Major Gen. Vance Coleman, U.S. Army-Retired, is an African-American who began his military career in 1948, the year Harry Truman desegregated the military in one bold, swift stroke.

Military leaders were opposed. Blacks and whites cannot share barracks or showers or latrines, they said. Whites will not take orders from blacks, they said. Integration will destroy morale and discipline, they said.

But Harry Truman did it anyway.

Vance Coleman walked through the Senate office buildings with the group. He wore a sports jacket and slacks and his necktie was held in place with a tie bar that bore two silver stars. He spoke in a quick, clipped manner.

"Thought I knew what segregation was," he said, "but I have learned from these people today.

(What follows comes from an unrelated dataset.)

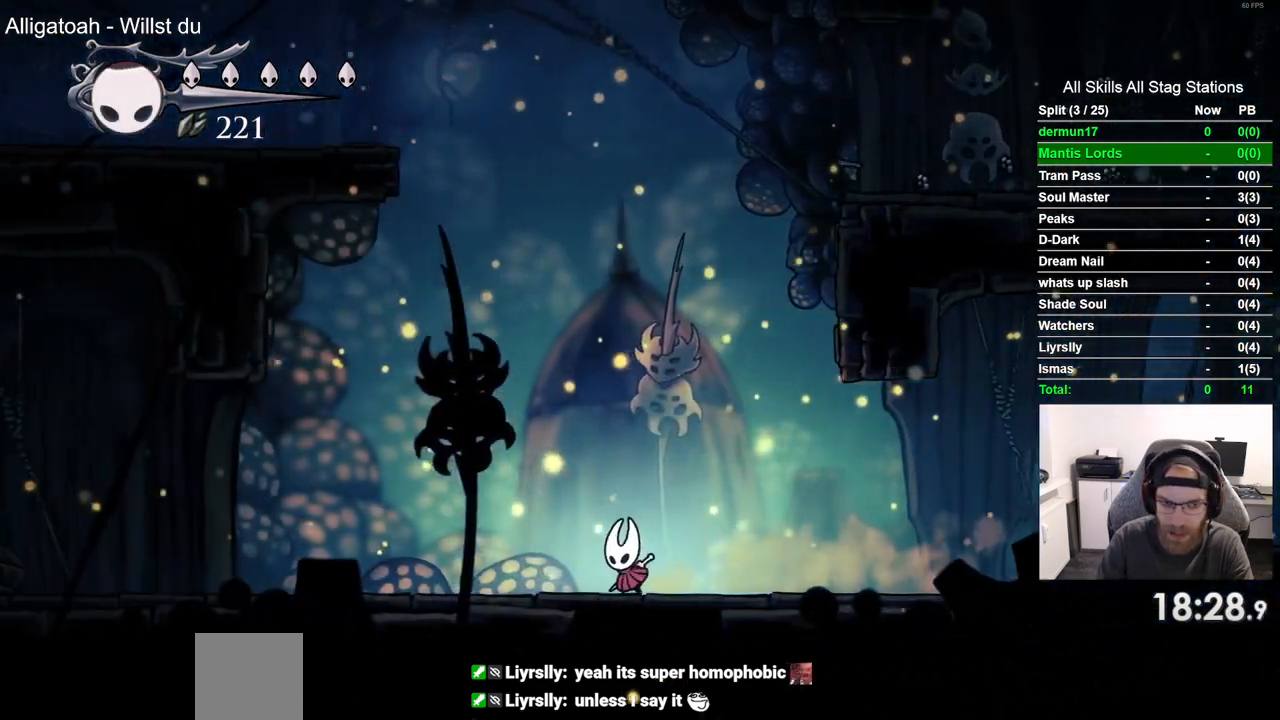
{"buttons": ["DPAD_LEFT"], "left_stick": "center", "right_stick": "center", "events": [[333, "R1", "down"], [483, "R1", "up"]]}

I've talked to gays and lesbians and I've learned what segregation is for them. And I'm against it. African-Americans don't like to talk about this whole gay thing. But I see this as a civil rights issue, irrespective of what my former superior Colin Powell says."

Colin Powell, chairman of the Joint Chiefs of Staff, an African-American who gets to wear four stars on his tie bar, does not see this as a matter of civil rights.

"Skin color is a benign, non-behavioral characteristic," he has written. "Sexual orientation is perhaps the most profound of human behavioral characteristics. Comparison of the two is a convenient but invalid argument."

Col. Lucian Truscott III, U.S. Army-Retired, disagrees. Truscott commanded a rifle company in Korea and an infantry battalion in Vietnam. He is a small, white-haired man, who stands ramrod straight when he talks. He was a little uncomfortable with his new role as lobbyist.

"I don't consider myself an activist for gay rights or women's rights, but for equal rights," he said. "I had a man in my rifle company in Korea, carried a BAR. That's a Browning Automatic Rifle. They called him a queer. He was a homosexual. I liked him. He was killed. I remember him. You know why I remember him? Because he was a good soldier. All men in the Army have the right to be treated equally."

Though no senators would see the group, staff members did. And by the time Truscott was finished talking to them, he looked like he had just charged up Pork Chop Hill. "Took a little guts for me to stand up and be counted," he confided. "But I'm glad I came."

Lt. Col. Chuck Magness, U.S. Army-Retired, stands about six-feet-four. He served two tours of duty in Vietnam and was awarded the Bronze Star. With a barrel chest and close-cropped white hair, he looks like a retired football player.

"I've known I was gay since I was seven years old," he said. "I was a helicopter pilot in Vietnam and commanded a company and all the time I was gay." Magness spoke of the incident this week near Camp Lejeune, N.C., where three Marines have been accused of beating a gay man while shouting, "Clinton's going to pay!"

"Those three have superiors who know what they are doing," Magness said. "What we are seeing now is a breakdown of leadership from the top."

Paul Camacho, short, bearded, a sociologist at the University of Massachusetts, was an infantry sergeant with the 9th Marines in Vietnam.

"I served nine months in Vietnam before I got shot," he said. "Nine months was a long time for an infantryman to last. But when it came to speaking up for gays, I found I was a coward. I have personal qualms about their lifestyle, OK? But that's my problem. Gays have served their country and served it well."

But what about the military's argument that gays must be kept out in order to preserve "good order and discipline"?

"Hey," Camacho said, "I didn't get shot in Vietnam to come back home and discriminate against anybody. Not anybody."